## Exercise text
Content starts
Multi-modal Single-Cell Analysis Reveals Brain Immune Landscape Plasticity during Aging and Gut Microbiota Dysbiosis

Abstract

Phenotypic and functional plasticity of brain immune cells contribute to brain tissue homeostasis and disease. Immune cell plasticity is profoundly influenced by tissue microenvironment cues and systemic factors. Aging and gut microbiota dysbiosis that reshape brain immune cell plasticity and homeostasis has not been fully delineated. Using Cellular Indexing of Transcriptomes and Epitopes by sequencing (CITE-seq), we analyze compositional and transcriptional changes of the brain immune landscape in response to aging and gut dysbiosis. Discordance between canonical surface-marker-defined immune cell types and their transcriptomes suggest transcriptional plasticity among immune cells. Ly6C⁺ monocytes predominate a pro-inflammatory signature in the aged brain, while innate lymphoid cells (ILCs) shift toward an ILC2-like profile. Aging increases ILC-like cells expressing a T memory stemness (T_scm) signature, which is reduced through antibiotics-induced gut dysbiosis. Systemic changes due to aging and gut dysbiosis increase propensity for neuroinflammation, providing insights into gut dysbiosis in age-related neurological diseases.

Keywords: CITE-seq; CNS; aging; brain; brain immunity; dysbiosis; gut microbiota; single-cell sequencing.

Figure 1.. CITE-Seq Delineates the Global Immune Cell Diversity in the Brain

(A) Schematic of experimental approach. (B) Single cells projected onto UMAP with cells color coded by transcriptional cluster ID (left). UMAP clustering as in left plot with cells color coded by canonical Cell-ID (right). Dashed circle (a) on peripheral lymphoid cell populations and dashed circle (b) on non-microglia myeloid cells are shown. (C) Heatmap of top differentially expressed genes (DEGs) per transcriptional cluster. (D) Stacked bar charts of peripheral lymphoid cells (top) and peripheral myeloid cells (bottom) frequencies (n = 3 biological replicates per group). (E) Volcano plot of differentially enriched gene pathways (DEGPs) in CD8⁺ T cells between aged and young. (F) Violin plots of Ly6a and Dusp2 expression in CD8⁺ T cells in young and aged (n = 3 biological replicates per group). All plots were derived from pooling three biological replicates per experimental condition. Data in (E) and (F) were analyzed by Wilcoxon rank-sum test. Also see Tables S1, S2, S3 and S4.
Content ends
## Study questions
**a.** List every keyword given for the brain immune study.
**b.** According to the brain immune study, which test was used to analyze the data in panels (E) and (F) of Figure 1?
The records placed after this note have no connection to the brain immune study.

## Given records
Content starts
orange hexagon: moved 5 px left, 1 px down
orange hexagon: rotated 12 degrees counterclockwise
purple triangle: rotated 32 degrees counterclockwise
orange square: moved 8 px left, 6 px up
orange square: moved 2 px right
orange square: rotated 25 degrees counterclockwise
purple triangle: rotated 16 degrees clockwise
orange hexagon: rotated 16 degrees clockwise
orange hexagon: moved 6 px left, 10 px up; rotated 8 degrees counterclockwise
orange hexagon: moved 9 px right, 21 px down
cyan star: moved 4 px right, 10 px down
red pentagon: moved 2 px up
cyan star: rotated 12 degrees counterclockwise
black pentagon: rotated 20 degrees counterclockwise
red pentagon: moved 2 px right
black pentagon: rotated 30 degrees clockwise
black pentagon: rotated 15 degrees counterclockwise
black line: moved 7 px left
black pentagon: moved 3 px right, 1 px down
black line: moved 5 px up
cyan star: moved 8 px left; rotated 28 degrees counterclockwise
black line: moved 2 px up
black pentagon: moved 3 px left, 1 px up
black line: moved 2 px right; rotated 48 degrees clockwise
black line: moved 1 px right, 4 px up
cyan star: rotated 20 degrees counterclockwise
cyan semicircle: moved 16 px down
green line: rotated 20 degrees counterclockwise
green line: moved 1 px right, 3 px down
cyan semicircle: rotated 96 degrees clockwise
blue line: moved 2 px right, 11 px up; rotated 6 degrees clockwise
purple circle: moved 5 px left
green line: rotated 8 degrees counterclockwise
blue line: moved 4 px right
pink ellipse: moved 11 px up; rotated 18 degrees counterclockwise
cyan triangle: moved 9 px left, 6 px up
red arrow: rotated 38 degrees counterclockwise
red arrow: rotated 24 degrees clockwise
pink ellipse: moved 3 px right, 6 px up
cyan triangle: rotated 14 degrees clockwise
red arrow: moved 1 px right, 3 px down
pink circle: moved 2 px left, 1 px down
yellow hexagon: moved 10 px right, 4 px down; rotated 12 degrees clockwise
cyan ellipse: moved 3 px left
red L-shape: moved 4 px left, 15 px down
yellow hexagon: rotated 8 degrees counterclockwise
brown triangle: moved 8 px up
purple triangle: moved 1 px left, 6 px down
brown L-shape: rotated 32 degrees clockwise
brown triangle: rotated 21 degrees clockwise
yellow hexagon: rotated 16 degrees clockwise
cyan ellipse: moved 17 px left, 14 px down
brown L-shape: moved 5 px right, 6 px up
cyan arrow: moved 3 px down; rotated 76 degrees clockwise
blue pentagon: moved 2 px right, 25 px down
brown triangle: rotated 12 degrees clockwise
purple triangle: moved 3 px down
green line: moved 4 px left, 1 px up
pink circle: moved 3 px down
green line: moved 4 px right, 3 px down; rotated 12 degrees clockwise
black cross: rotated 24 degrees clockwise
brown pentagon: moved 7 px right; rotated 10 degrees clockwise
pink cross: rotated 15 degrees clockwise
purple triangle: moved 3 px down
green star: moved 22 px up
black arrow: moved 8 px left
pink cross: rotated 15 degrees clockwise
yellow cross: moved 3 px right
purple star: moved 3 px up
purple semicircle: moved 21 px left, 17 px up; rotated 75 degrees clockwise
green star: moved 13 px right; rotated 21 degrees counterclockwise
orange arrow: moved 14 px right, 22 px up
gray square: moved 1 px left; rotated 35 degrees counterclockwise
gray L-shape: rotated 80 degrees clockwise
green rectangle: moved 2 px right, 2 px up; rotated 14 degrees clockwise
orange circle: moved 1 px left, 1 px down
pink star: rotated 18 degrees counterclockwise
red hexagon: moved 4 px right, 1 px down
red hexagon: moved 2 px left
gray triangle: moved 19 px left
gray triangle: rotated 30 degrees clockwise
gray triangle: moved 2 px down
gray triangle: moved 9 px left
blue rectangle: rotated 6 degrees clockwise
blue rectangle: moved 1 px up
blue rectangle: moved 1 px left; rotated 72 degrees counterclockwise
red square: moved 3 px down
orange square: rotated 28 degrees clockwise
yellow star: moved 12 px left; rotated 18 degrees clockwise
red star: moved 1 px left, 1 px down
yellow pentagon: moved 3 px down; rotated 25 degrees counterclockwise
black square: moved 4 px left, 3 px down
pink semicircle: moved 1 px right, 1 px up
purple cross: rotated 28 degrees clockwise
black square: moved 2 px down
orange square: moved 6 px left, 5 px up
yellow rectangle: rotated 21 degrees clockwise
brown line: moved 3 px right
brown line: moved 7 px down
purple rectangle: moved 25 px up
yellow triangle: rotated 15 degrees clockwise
Content ends
## List of answers
**a.** CITE-seq, CNS, aging, brain, brain immunity, dysbiosis, gut microbiota, single-cell sequencing

**b.** The Wilcoxon rank-sum test.